- Reading passage:
####################

The Pakistani education activist Malala Yousafzai has been chosen as the 2013 laureate for the Sakharov Prize, according to senior sources in the European Parliament, pending official confirmation on Thursday. That her name has also been floated for the Nobel Peace Prize awarded a day later will not hurt her chances, EURACTIV has learned.
On Thursday morning (10 October), a conference of parliamentary group presidents will select the laureate for the EU’s yearly human rights award, the Sakharov Prize for Freedom of Thought.
Hannes Swoboda, the president of the European Parliament's Socialists and Democrats (S&D) group, said political group leaders have settled on Malala Yousafzai, the Pakistani girl who was shot in the head by the Taliban for advocating girls' education.
“I hope my colleague presidents stick to the decision,” Swoboda told EURACTIV.

####################

- Listed entries:
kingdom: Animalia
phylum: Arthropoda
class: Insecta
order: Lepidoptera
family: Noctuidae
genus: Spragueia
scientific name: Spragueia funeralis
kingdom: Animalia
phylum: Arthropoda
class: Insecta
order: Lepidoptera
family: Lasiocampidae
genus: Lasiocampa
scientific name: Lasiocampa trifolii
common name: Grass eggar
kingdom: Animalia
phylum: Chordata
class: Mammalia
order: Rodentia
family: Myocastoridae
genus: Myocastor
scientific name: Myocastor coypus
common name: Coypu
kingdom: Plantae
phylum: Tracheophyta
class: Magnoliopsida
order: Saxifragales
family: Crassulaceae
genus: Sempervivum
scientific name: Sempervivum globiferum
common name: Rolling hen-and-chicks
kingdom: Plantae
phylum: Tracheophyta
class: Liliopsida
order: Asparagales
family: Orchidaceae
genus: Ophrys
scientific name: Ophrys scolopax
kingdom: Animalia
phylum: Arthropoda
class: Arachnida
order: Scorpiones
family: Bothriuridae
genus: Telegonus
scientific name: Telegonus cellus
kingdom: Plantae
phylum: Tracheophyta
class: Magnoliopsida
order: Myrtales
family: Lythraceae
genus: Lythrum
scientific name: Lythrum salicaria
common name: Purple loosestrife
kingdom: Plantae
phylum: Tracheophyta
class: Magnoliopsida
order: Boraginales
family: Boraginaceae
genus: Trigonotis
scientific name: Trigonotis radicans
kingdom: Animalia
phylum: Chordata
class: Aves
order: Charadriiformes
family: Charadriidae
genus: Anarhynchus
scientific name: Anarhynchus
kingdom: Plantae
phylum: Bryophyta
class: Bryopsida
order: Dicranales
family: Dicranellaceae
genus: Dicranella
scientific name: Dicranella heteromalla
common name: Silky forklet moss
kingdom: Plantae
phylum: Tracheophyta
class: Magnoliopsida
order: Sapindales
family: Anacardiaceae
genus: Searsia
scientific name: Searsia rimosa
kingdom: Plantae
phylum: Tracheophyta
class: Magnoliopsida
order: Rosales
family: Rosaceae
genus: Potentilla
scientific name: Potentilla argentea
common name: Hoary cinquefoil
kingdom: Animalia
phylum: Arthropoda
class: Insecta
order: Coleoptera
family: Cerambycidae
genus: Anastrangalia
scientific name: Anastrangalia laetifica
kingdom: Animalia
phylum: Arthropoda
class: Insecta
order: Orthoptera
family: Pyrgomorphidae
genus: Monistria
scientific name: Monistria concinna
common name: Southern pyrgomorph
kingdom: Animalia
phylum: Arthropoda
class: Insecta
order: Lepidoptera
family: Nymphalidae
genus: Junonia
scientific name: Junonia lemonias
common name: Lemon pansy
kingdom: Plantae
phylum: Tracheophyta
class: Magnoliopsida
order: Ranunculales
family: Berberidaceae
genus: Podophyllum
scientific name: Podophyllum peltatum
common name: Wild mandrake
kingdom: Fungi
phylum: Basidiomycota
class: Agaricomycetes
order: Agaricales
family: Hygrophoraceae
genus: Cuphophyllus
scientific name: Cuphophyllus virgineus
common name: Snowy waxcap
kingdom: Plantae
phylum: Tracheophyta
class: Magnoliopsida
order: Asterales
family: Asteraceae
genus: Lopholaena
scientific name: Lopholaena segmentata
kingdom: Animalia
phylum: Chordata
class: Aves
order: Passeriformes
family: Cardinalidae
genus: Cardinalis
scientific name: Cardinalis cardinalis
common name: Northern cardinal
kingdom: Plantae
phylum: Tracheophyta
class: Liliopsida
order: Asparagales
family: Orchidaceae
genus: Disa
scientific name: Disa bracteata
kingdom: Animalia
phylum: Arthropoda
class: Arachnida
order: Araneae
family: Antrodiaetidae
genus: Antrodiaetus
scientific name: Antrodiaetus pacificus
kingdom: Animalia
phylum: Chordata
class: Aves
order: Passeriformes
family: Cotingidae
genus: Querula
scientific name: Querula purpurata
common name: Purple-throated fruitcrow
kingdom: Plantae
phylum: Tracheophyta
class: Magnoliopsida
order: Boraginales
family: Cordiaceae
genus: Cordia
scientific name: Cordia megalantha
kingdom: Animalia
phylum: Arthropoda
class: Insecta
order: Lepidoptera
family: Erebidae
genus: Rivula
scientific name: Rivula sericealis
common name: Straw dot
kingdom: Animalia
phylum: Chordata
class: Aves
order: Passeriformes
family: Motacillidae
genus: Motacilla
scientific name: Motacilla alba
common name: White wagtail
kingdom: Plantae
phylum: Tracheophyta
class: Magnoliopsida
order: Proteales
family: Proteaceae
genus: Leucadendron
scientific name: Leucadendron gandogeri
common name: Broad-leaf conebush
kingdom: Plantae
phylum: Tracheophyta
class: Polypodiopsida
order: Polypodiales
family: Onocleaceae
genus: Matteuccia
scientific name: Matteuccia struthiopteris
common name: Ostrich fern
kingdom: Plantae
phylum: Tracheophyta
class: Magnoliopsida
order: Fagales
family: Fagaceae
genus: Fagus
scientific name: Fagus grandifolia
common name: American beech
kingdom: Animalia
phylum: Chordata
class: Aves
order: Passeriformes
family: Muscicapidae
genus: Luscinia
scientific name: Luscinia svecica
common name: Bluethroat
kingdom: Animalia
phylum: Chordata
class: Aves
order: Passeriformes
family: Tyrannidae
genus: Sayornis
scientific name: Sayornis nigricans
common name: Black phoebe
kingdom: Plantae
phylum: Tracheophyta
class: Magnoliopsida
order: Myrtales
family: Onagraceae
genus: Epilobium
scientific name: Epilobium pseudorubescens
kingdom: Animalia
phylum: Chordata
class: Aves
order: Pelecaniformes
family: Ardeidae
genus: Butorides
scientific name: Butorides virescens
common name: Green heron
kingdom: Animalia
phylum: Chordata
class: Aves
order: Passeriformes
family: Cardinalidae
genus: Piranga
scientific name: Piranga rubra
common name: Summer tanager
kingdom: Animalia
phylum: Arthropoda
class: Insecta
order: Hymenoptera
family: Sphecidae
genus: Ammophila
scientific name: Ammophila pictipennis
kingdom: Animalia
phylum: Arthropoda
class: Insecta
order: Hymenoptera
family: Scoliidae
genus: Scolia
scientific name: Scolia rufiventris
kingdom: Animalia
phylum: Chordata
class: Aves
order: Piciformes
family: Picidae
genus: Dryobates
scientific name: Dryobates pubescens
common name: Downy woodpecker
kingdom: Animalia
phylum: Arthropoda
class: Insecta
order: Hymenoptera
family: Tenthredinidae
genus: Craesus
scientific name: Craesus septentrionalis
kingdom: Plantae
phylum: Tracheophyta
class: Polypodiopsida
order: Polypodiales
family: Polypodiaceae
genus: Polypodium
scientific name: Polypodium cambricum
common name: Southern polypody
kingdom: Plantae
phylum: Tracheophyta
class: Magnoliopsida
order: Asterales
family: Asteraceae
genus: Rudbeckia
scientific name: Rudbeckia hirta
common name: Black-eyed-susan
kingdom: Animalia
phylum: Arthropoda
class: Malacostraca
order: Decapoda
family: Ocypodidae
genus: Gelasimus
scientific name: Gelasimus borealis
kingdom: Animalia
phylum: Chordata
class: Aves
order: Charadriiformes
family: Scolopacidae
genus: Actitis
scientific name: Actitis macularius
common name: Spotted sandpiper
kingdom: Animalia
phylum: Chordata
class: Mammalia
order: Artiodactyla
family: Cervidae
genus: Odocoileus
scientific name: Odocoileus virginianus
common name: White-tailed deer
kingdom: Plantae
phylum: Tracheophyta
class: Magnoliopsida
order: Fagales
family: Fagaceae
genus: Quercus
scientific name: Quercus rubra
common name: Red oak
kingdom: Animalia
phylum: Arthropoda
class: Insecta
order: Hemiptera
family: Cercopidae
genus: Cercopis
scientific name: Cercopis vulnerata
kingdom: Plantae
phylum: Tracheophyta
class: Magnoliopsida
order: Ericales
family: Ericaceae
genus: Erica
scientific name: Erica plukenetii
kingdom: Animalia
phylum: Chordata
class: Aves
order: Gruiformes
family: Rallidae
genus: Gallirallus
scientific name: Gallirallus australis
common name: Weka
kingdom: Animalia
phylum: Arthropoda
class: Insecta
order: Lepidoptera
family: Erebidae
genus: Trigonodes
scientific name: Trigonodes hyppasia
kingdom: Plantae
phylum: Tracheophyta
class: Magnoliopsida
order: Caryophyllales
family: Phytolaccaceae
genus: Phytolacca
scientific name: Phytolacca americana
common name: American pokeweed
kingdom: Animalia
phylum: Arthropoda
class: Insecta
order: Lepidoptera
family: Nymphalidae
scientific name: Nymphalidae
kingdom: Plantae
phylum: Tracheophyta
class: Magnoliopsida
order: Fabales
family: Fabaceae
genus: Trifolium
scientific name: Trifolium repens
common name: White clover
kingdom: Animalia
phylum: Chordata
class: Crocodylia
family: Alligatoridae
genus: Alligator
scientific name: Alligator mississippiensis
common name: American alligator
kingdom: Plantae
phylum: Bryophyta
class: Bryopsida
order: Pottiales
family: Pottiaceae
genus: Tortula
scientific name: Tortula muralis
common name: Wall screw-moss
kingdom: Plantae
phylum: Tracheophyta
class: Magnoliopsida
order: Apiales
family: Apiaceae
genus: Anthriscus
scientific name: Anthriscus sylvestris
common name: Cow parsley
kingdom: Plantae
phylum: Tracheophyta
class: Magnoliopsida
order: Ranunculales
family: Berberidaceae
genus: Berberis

####################

- Your objective: Swap "laureate" for "winner" and give the Sakharov Prize article again, beginning at the words "The Pakistani education" and stopping after "Freedom of Thought.". The listing above comes from a separate source.

- Output below:
The Pakistani education activist Malala Yousafzai has been chosen as the 2013 winner for the Sakharov Prize, according to senior sources in the European Parliament, pending official confirmation on Thursday. That her name has also been floated for the Nobel Peace Prize awarded a day later will not hurt her chances, EURACTIV has learned.
On Thursday morning (10 October), a conference of parliamentary group presidents will select the winner for the EU’s yearly human rights award, the Sakharov Prize for Freedom of Thought.